Toril Moi’s philosophy of the Feminist, Female and Feminine is interesting. Moi distinguishes feminism as a political position, femaleness as a matter of biology, and femininity as a set of culturally defined characteristics. Moi, academically challenged by Christine Battersby, argues that any political and social ideology (regardless of its source or writer) that can be creatively adjusted to further the position of feminists against political patriarchy is welcome. Moi also dissects Cixous’ rejection of an equation of femininity with passivity and death (femininity is defined as lack, negativity, absence of meaning, irrationality, chaos, darkness – in short, as non being) as leaving no positive space for women: ‘Either woman is passive or she does not exist’. If her analysis is correct, for a feminist to continue advocating binary thought, implicitly or explicitly, would seen to be tantamount to remaining inside patriarchal metaphysics.
Babette Rothschild uses psychotherapy theory to understand the psychophysiology of trauma.
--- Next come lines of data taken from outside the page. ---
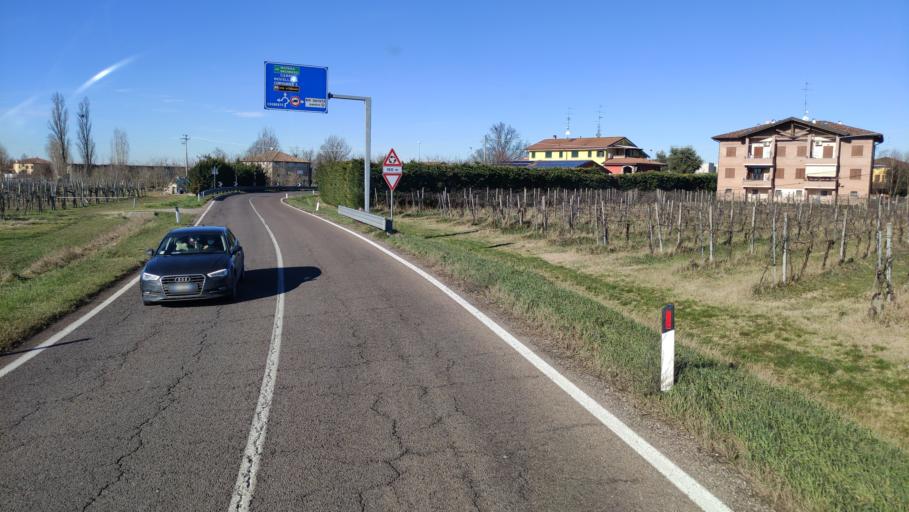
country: IT
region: Emilia-Romagna
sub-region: Provincia di Reggio Emilia
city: Rio Saliceto
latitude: 44.8076
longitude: 10.7836
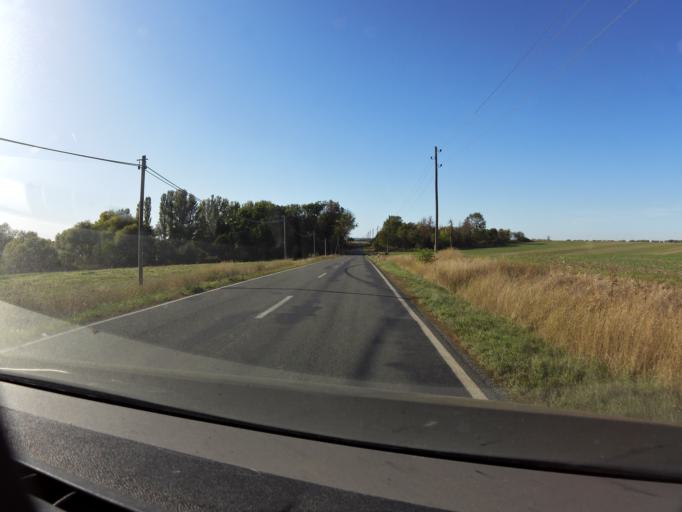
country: DE
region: Saxony-Anhalt
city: Wegeleben
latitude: 51.8804
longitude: 11.2135
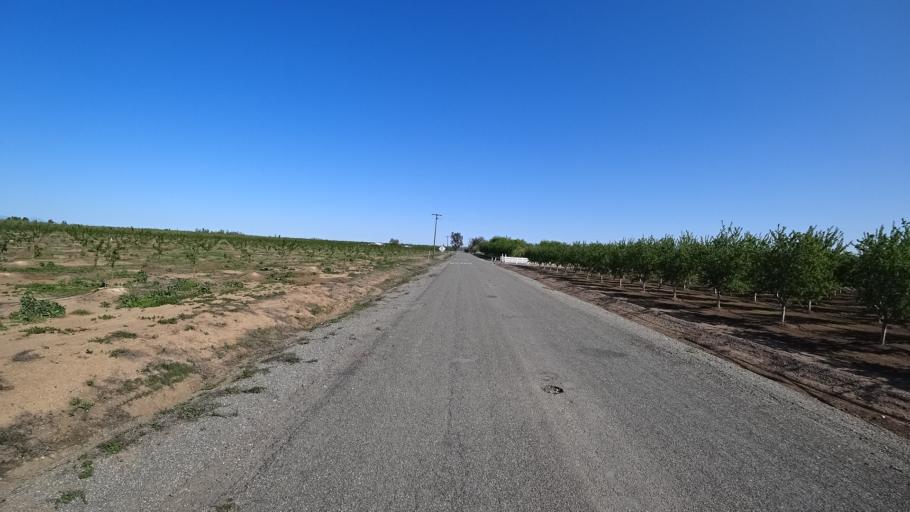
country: US
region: California
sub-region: Glenn County
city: Hamilton City
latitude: 39.7676
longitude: -122.0477
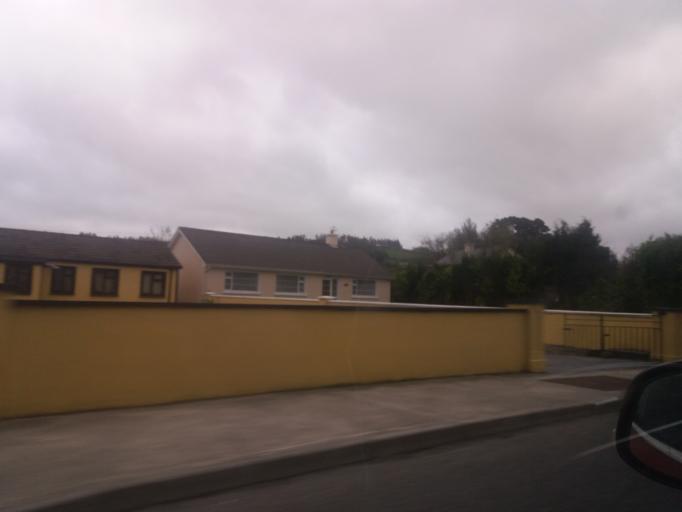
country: IE
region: Munster
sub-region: County Limerick
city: Abbeyfeale
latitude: 52.3813
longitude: -9.3017
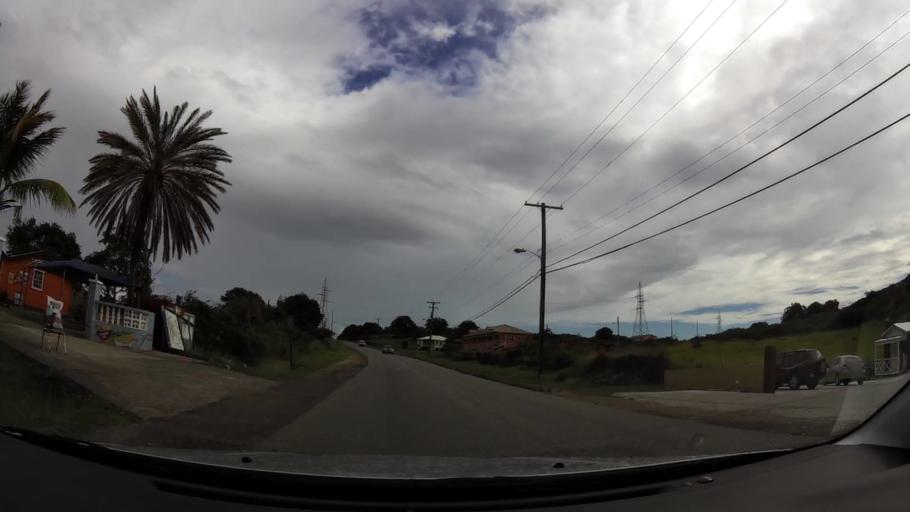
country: AG
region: Saint John
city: Potters Village
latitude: 17.0989
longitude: -61.8265
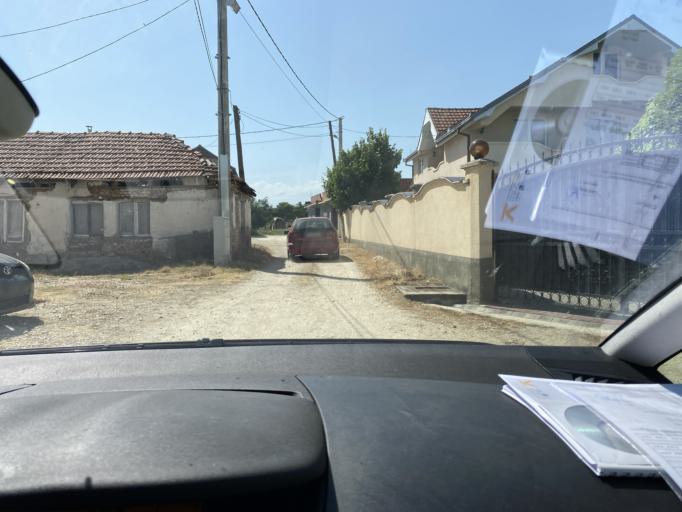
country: MK
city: Creshevo
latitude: 42.0217
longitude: 21.5057
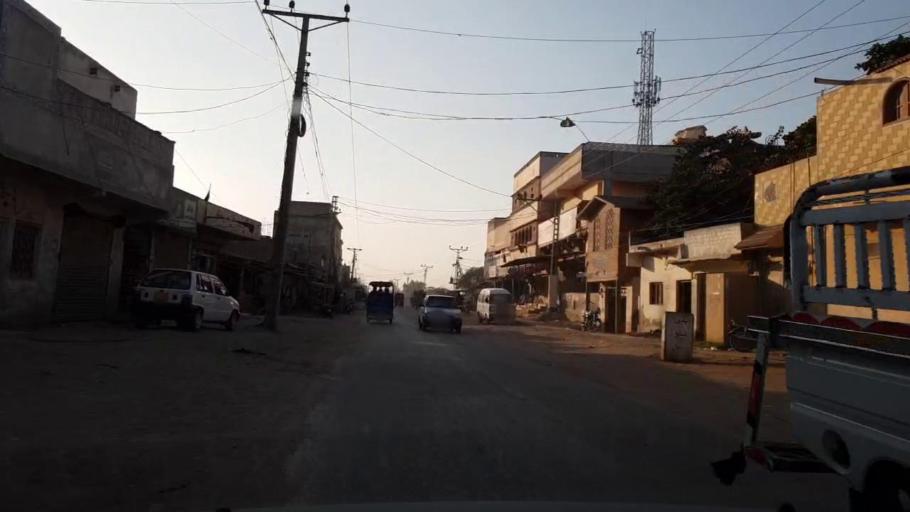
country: PK
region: Sindh
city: Thatta
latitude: 24.6069
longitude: 68.0797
The book, “The Body Remembers: The Psychophysiology of Trauma and Trauma Treatment” illuminates the impact of trauma on the body and the phenomenon of somatic memory. It is now thought that people who have been traumatized hold an implicit memory of traumatic events in their brains and bodies. That memory is often expressed in the symptomatology of posttraumatic stress disorder-nightmares, flashbacks, startle responses, and dissociative behaviors. In essence, the body of the traumatized individual refuses to be ignored.
Kentridge was born in Johannesburg to apartheid attorney parents making his South African political credentials noteworthy. He earned a degree in Politics and African Studies at the University of the Witwatersrand and then a diploma in Fine Arts from the Johannesburg Art Foundation. In the early 1980s, he studied mime and theatre at the L'École Internationale de Théâtre Jacques Lecoq in Paris. His politics, his theatrical yearnings, his clowning and his drawing all come into play in his work with opera, film and performance.